Rewrite the rows starting at the one containing "Relative to 10" and ending at the last row, changing "Sunday" to "Sun" and leaving everything else as it is. Leave the pictures out of your answer.

The data:

━━━━━━━━━━━━━━━━━━━━

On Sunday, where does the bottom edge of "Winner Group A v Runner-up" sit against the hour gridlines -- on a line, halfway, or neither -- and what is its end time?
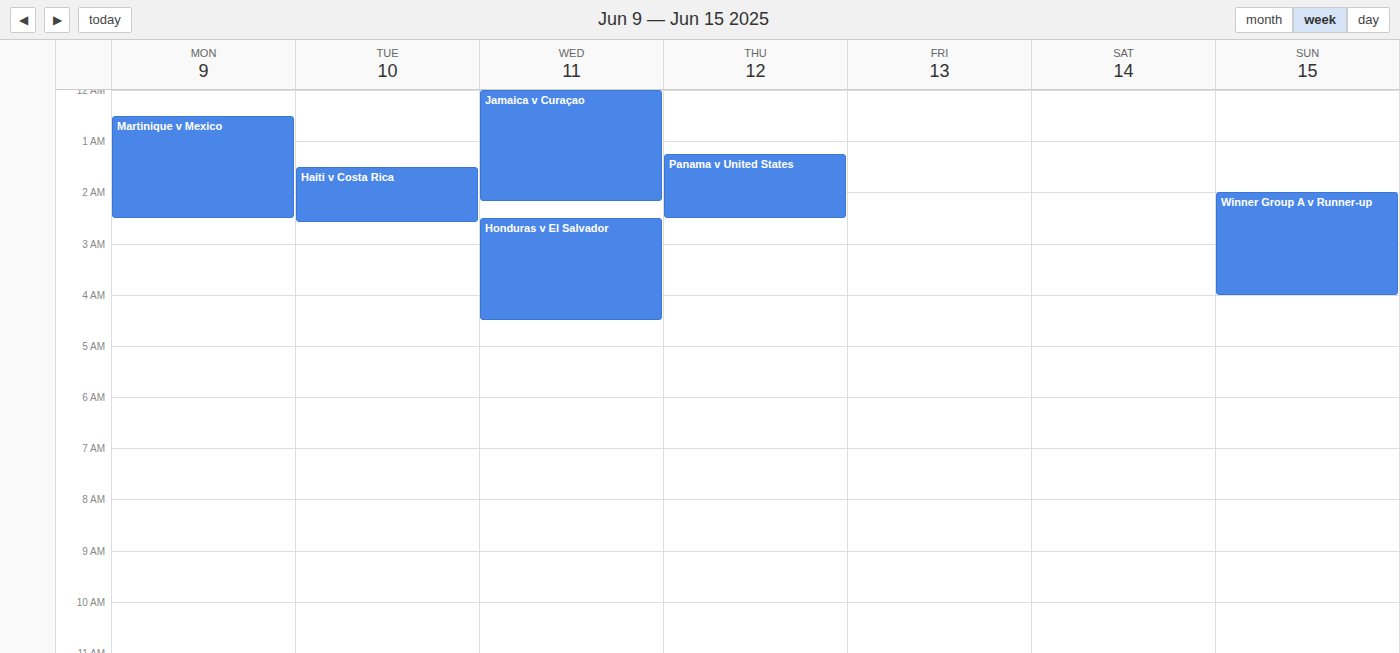
04:00 -- exactly on the 04:00 line.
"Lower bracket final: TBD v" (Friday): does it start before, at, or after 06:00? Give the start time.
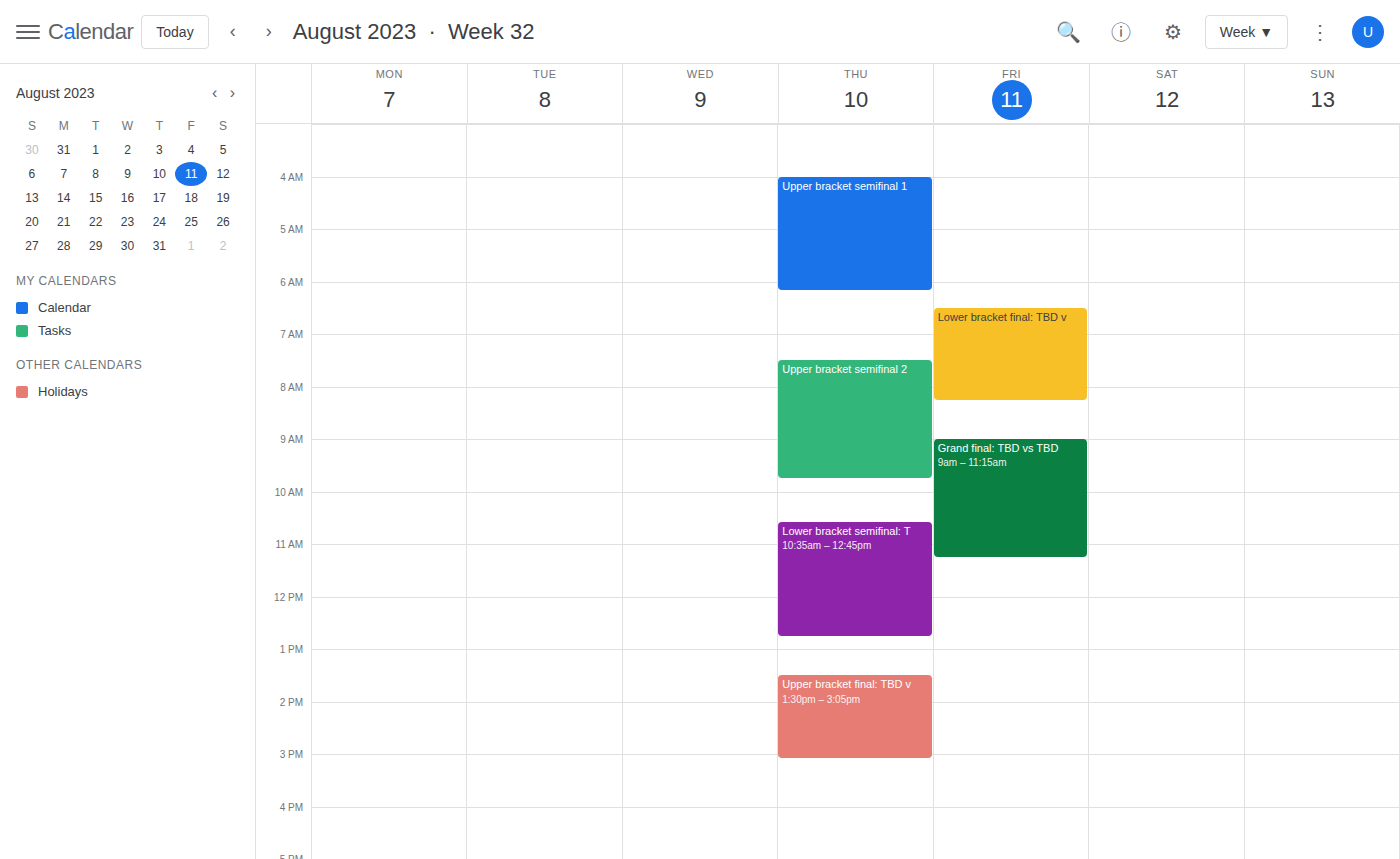
06:30 -- after 06:00, 30 minutes below the 06:00 line.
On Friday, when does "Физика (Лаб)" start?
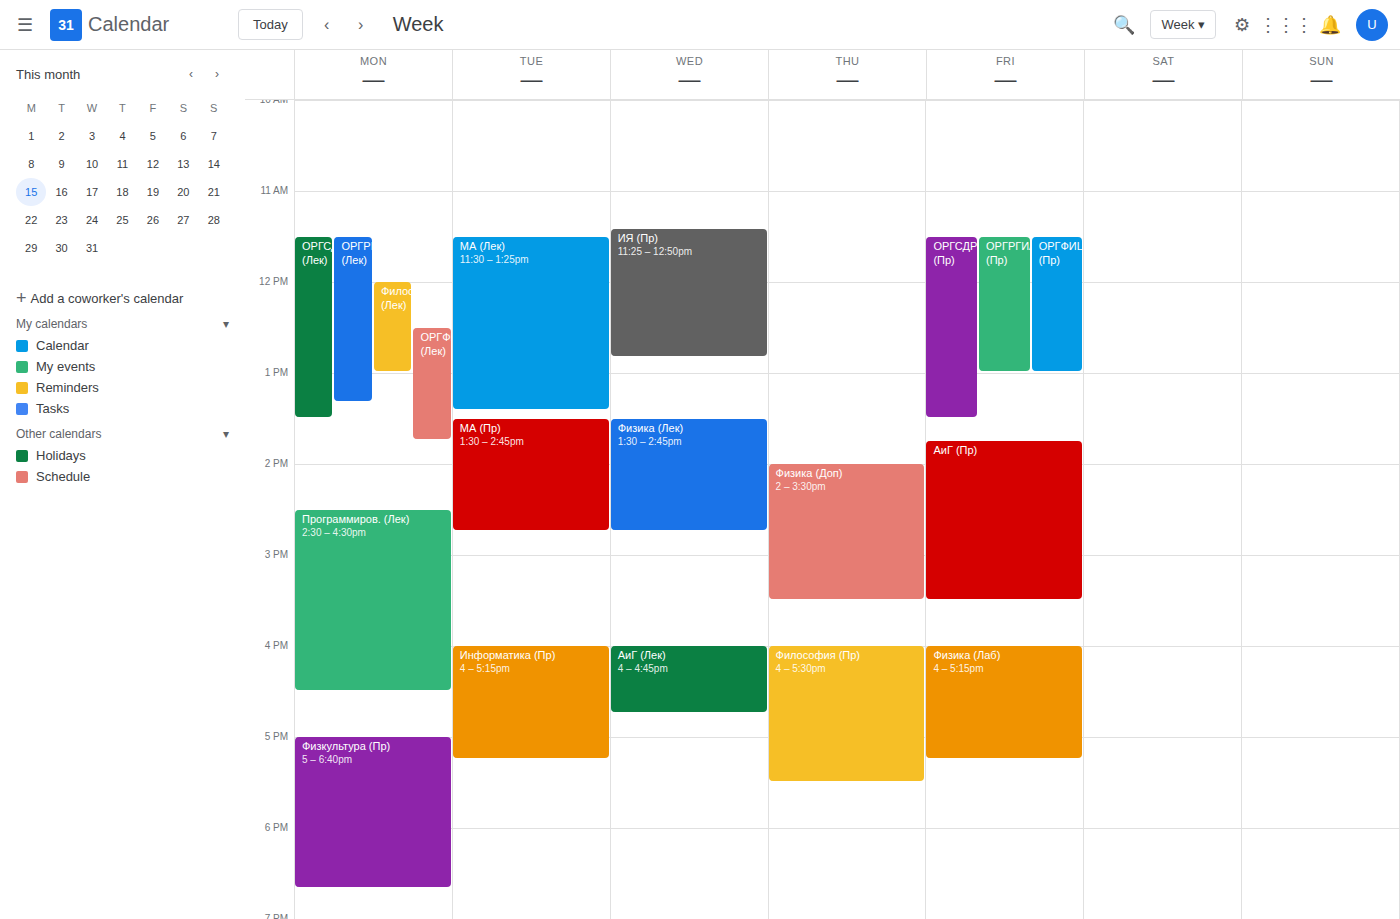
16:00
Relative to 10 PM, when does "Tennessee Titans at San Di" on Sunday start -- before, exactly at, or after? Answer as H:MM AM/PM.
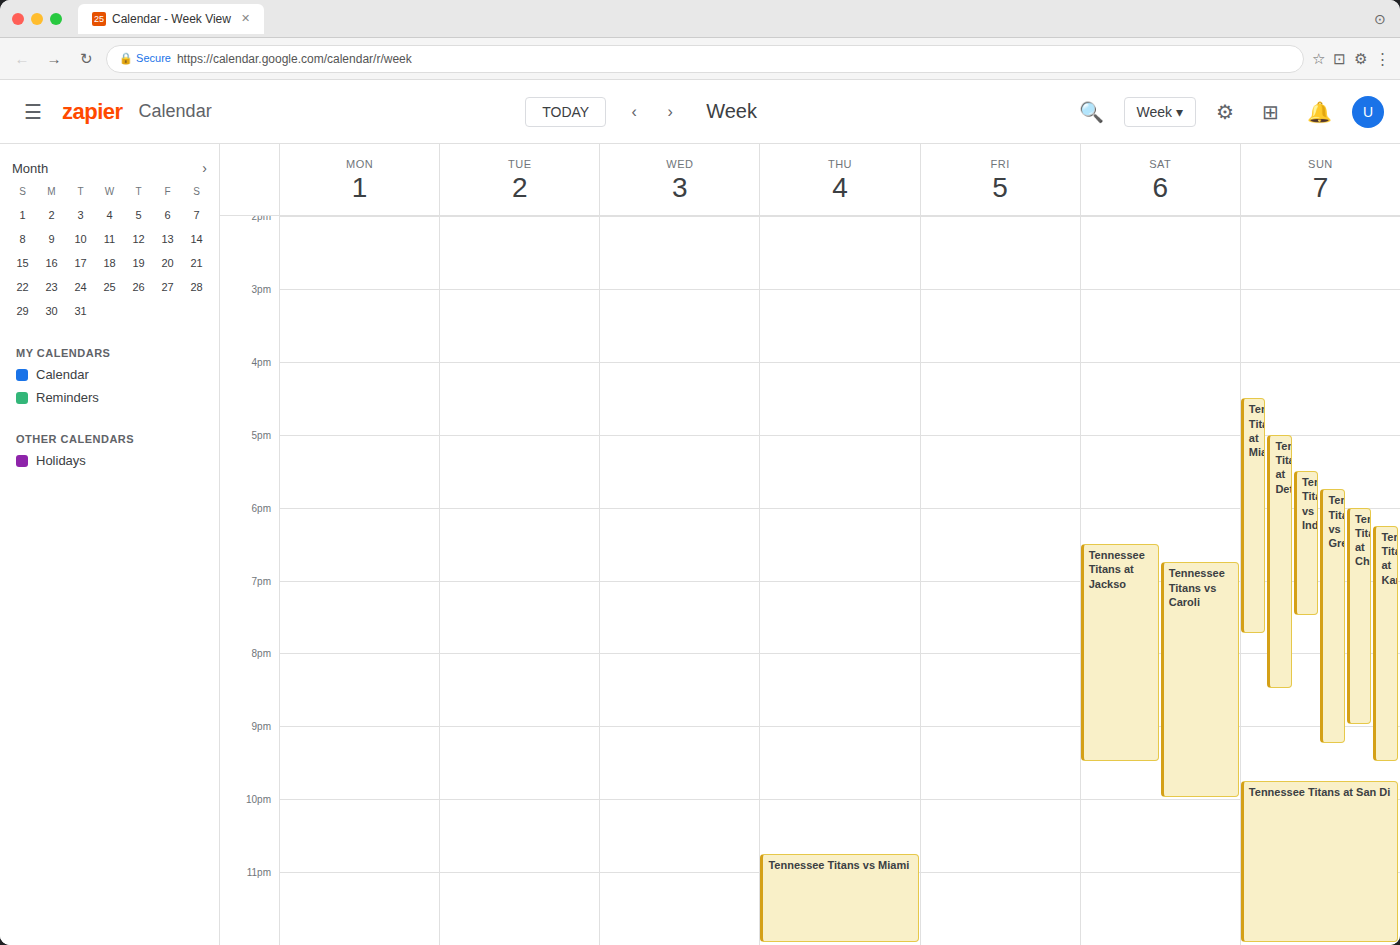
9:45 PM -- before 10 PM, 15 minutes above the 10 PM line.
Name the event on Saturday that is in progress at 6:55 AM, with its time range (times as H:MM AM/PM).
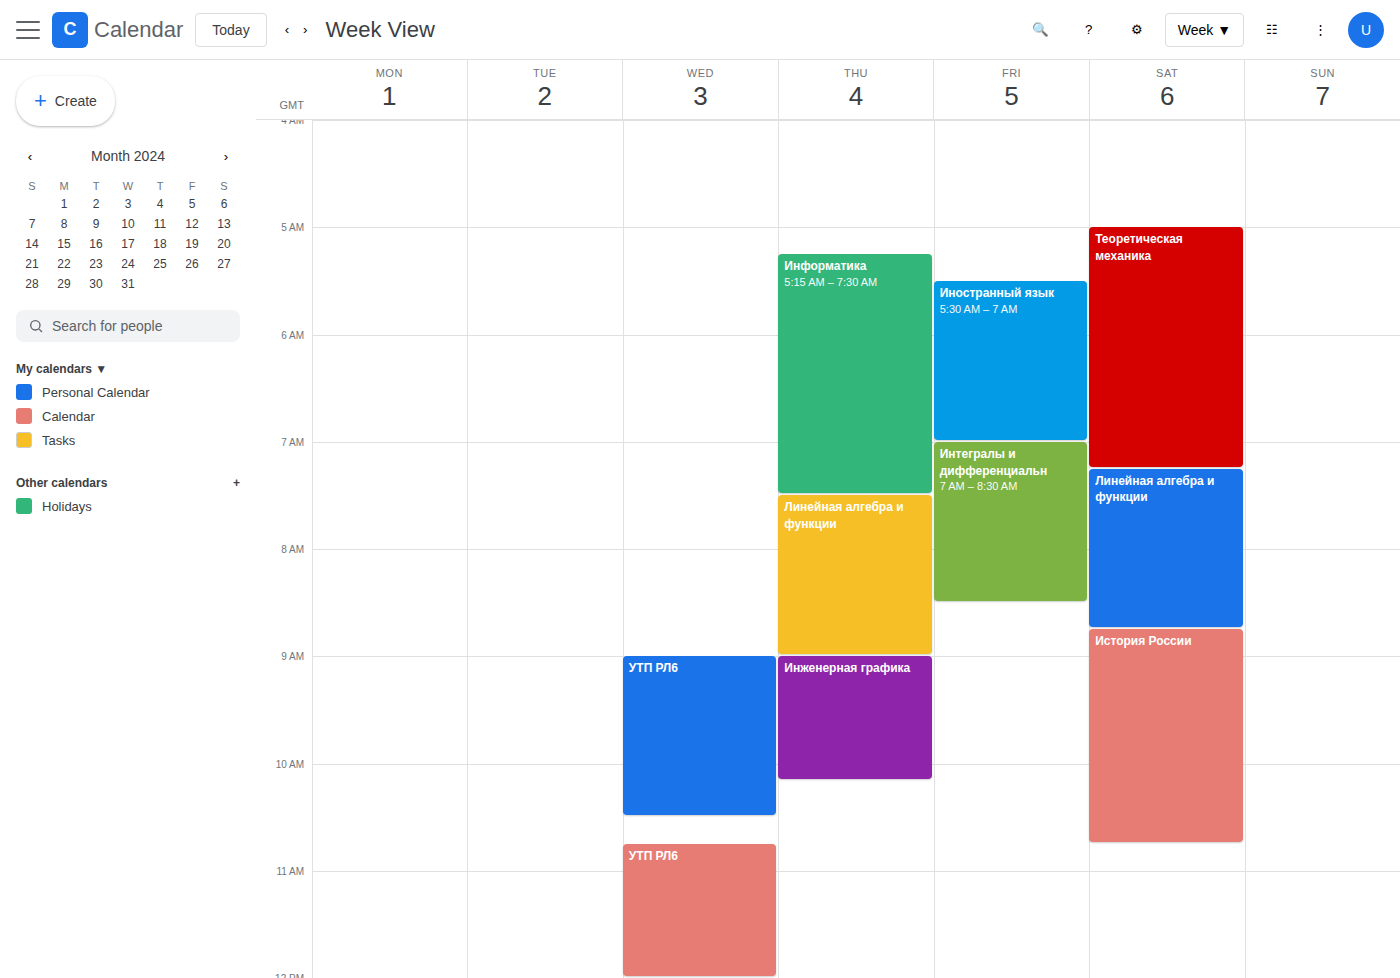
"Теоретическая механика", 5:00 AM to 7:15 AM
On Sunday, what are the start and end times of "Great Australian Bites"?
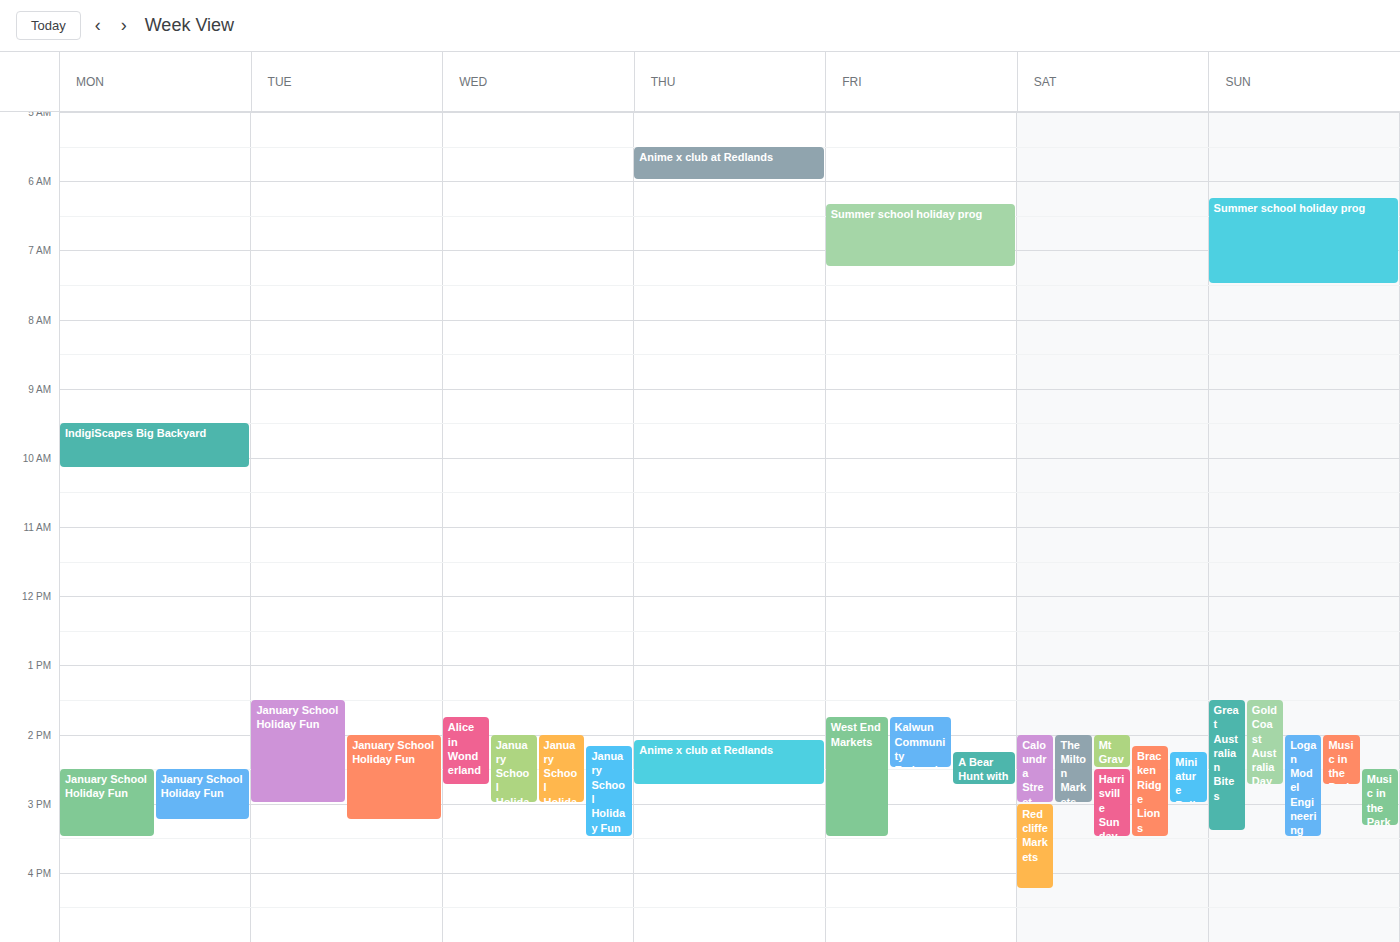
1:30 PM to 3:25 PM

━━━━━━━━━━━━━━━━━━━━

Finished exercise:
Relative to 10 PM, when does "Tennessee Titans at San Di" on Sun start -- before, exactly at, or after? Answer as H:MM AM/PM.
9:45 PM -- before 10 PM, 15 minutes above the 10 PM line.
Name the event on Saturday that is in progress at 6:55 AM, with its time range (times as H:MM AM/PM).
"Теоретическая механика", 5:00 AM to 7:15 AM
On Sun, what are the start and end times of "Great Australian Bites"?
1:30 PM to 3:25 PM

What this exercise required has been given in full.